Task statement
According to the passage below on Peabody Energy's coal mining at Black Mesa, which two strip mines did the company develop there?

--- start Given text ---

Peabody Energy coal mining operations in the Black Mesa plateau of the Four Corners region in the western United States began in the 1960s and ended in 2019. The plateau overlaps the reservations of the Navajo and Hopi Tribes.

Controversy arose from an unusually generous mineral lease agreement between the Tribes and Peabody Energy, the coal company's use and degradation of a potable source of water to transport coal via a pipeline from the mine to a power plant hundreds of miles away, and the public health and environmental impacts of strip mining on tribal lands.

Controversy

In 1964, Peabody Energy (then Peabody Western Coal), a publicly traded energy company based in the Midwestern United States, signed a contract with the Navajo Tribe and two years later with the Hopi Tribe, allowing the company mineral rights and use of an aquifer. The contract was negotiated by prominent natural resources attorney John Sterling Boyden, who claimed to be representing the Hopi Tribe while actually on the payroll of Peabody. It offered unusually advantageous terms for Peabody and was approved despite widespread opposition.
The contract is also controversial because of misrepresentations made to the Hopi and Navajo tribes.

Peabody Energy developed two coal strip mines on the Black Mesa reservation: the Black Mesa Mine and the Kayenta Mine.

--- end Given text ---
--- start Given records ---

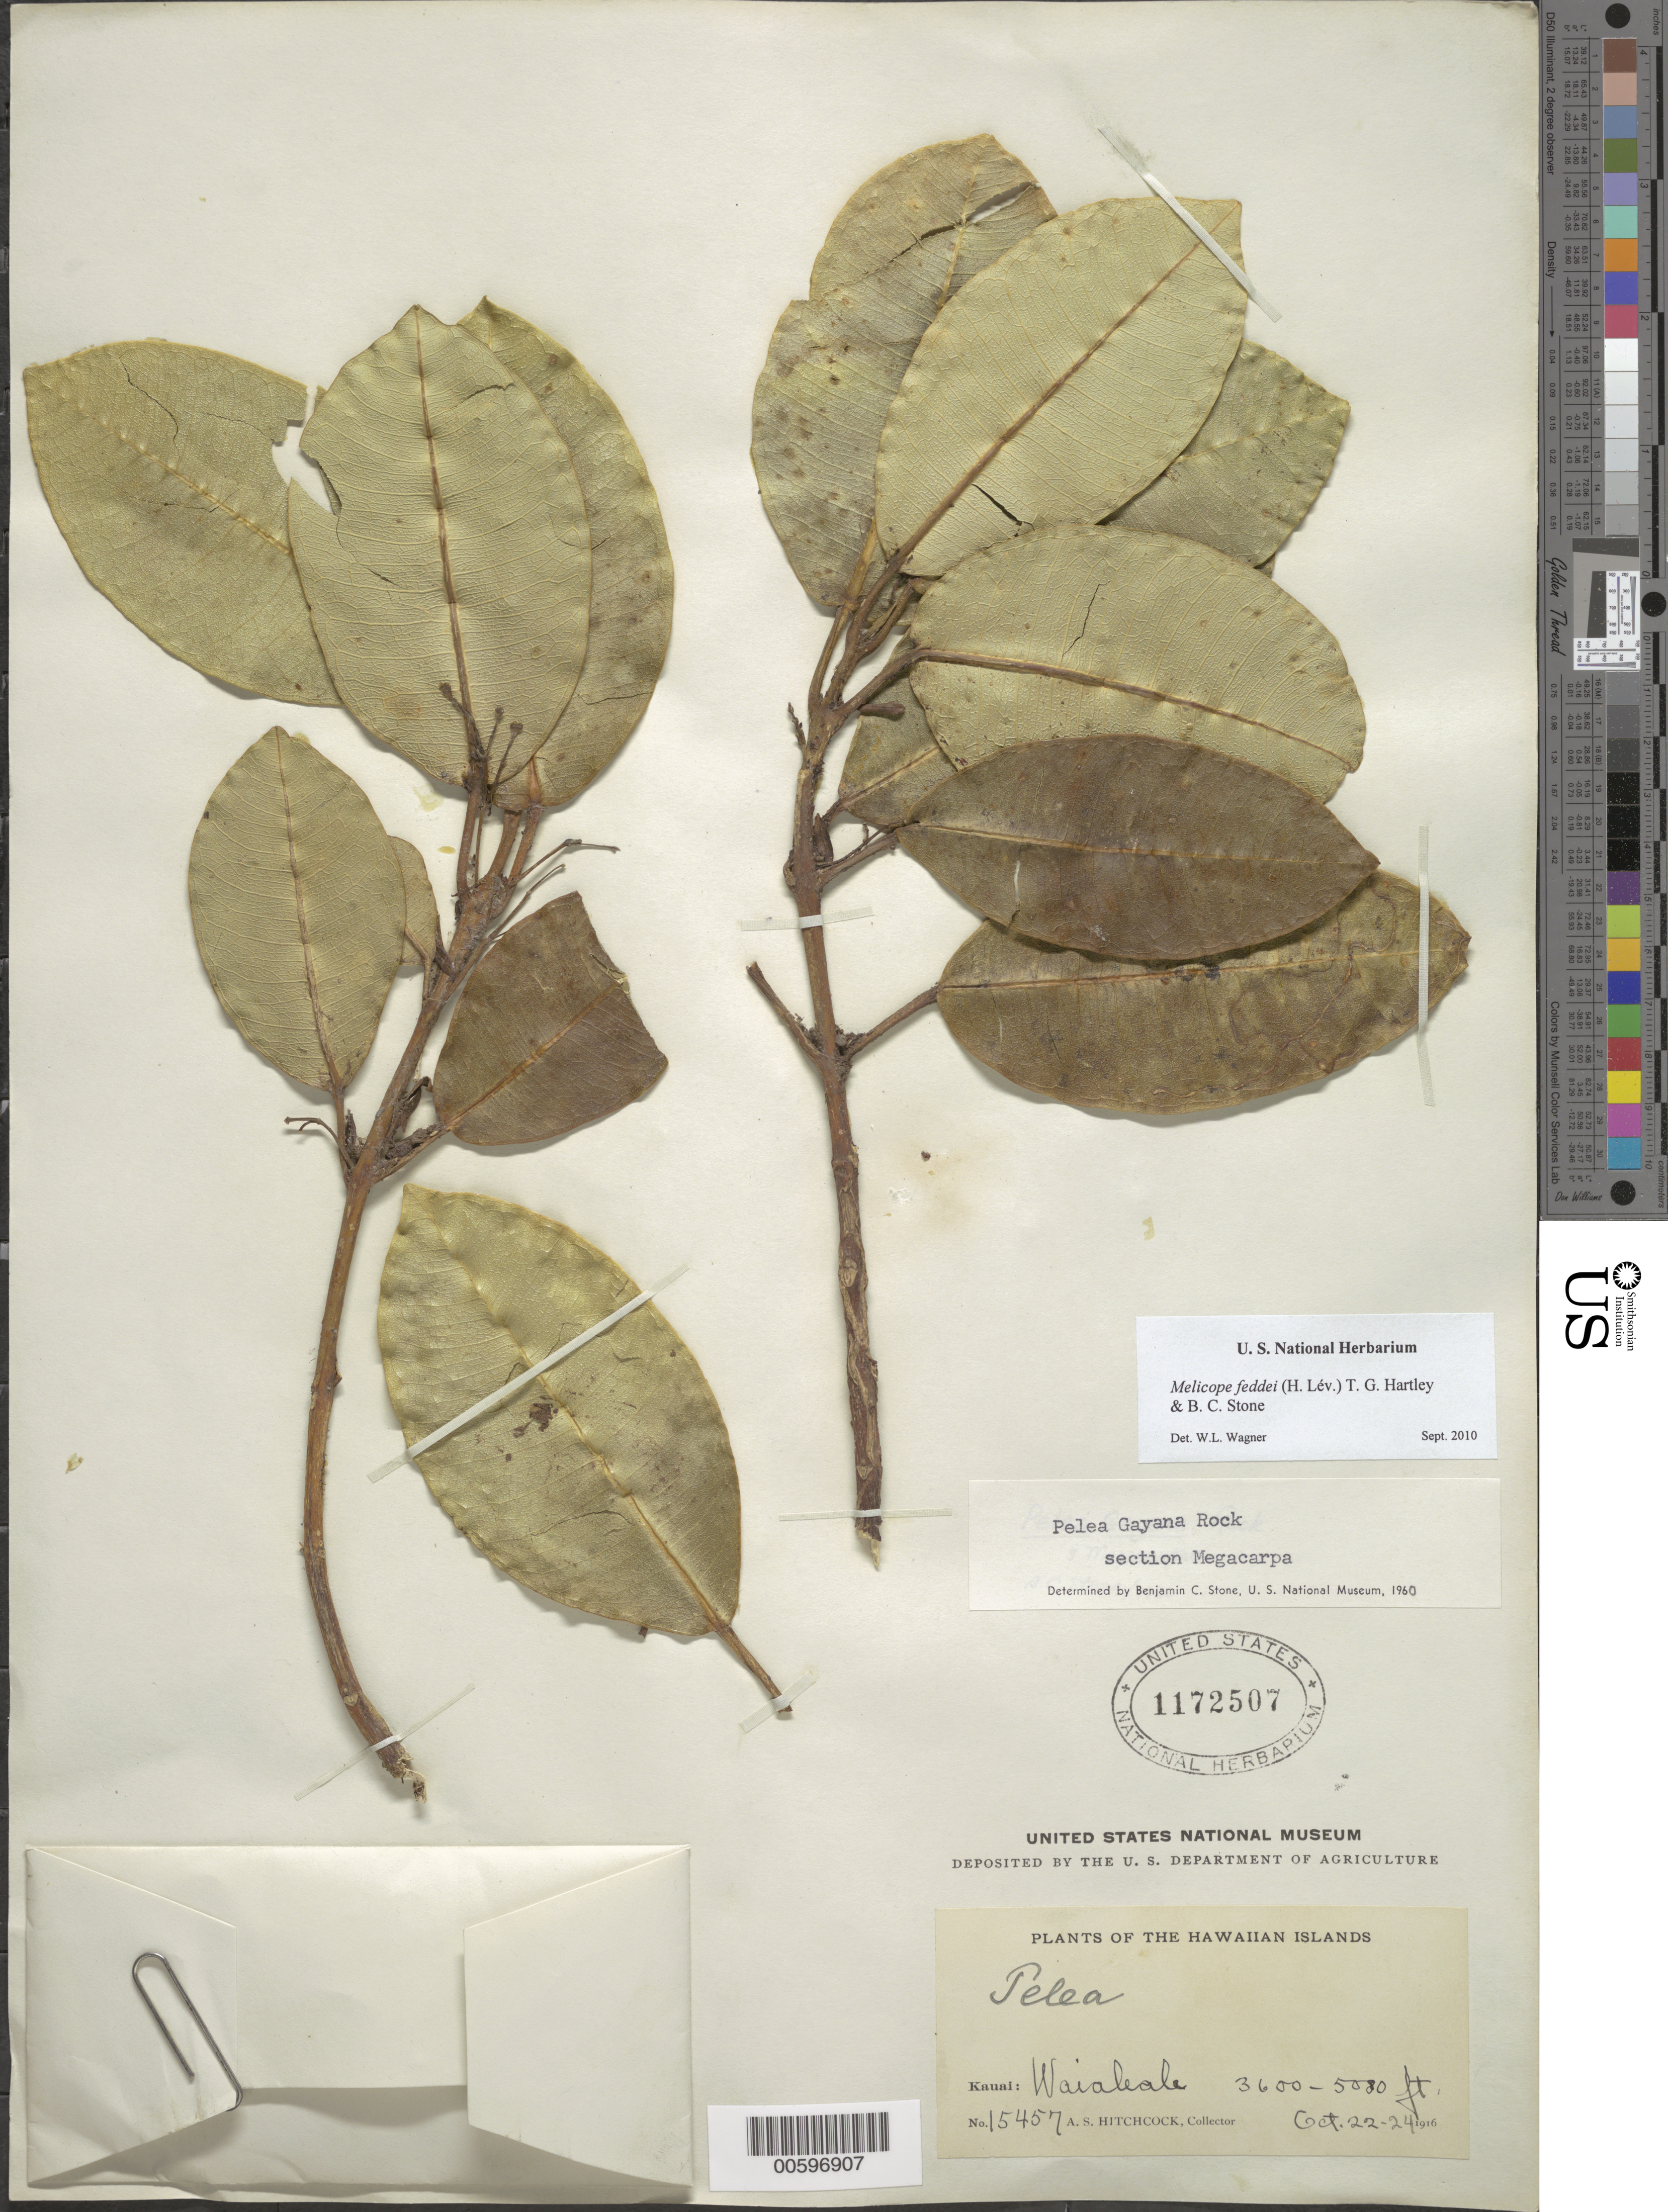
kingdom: Plantae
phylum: Tracheophyta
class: Magnoliopsida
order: Sapindales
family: Rutaceae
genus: Melicope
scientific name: Melicope feddei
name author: (H. Lév.) T.G. Hartley & B.C. Stone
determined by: Wagner, W. L., (BOT), Smithsonian Institution - National Museum of Natural History (UNITED STATES)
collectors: A. S. Hitchcock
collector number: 15457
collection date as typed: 22 Oct 1916 to 24 Oct 1916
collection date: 1916-10-22/1916-10-24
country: United States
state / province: Hawaii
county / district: Kauai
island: Kaua'i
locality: Waialeale.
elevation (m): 1097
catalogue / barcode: US 1172507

--- end Given records ---

Task result
The Black Mesa Mine and the Kayenta Mine.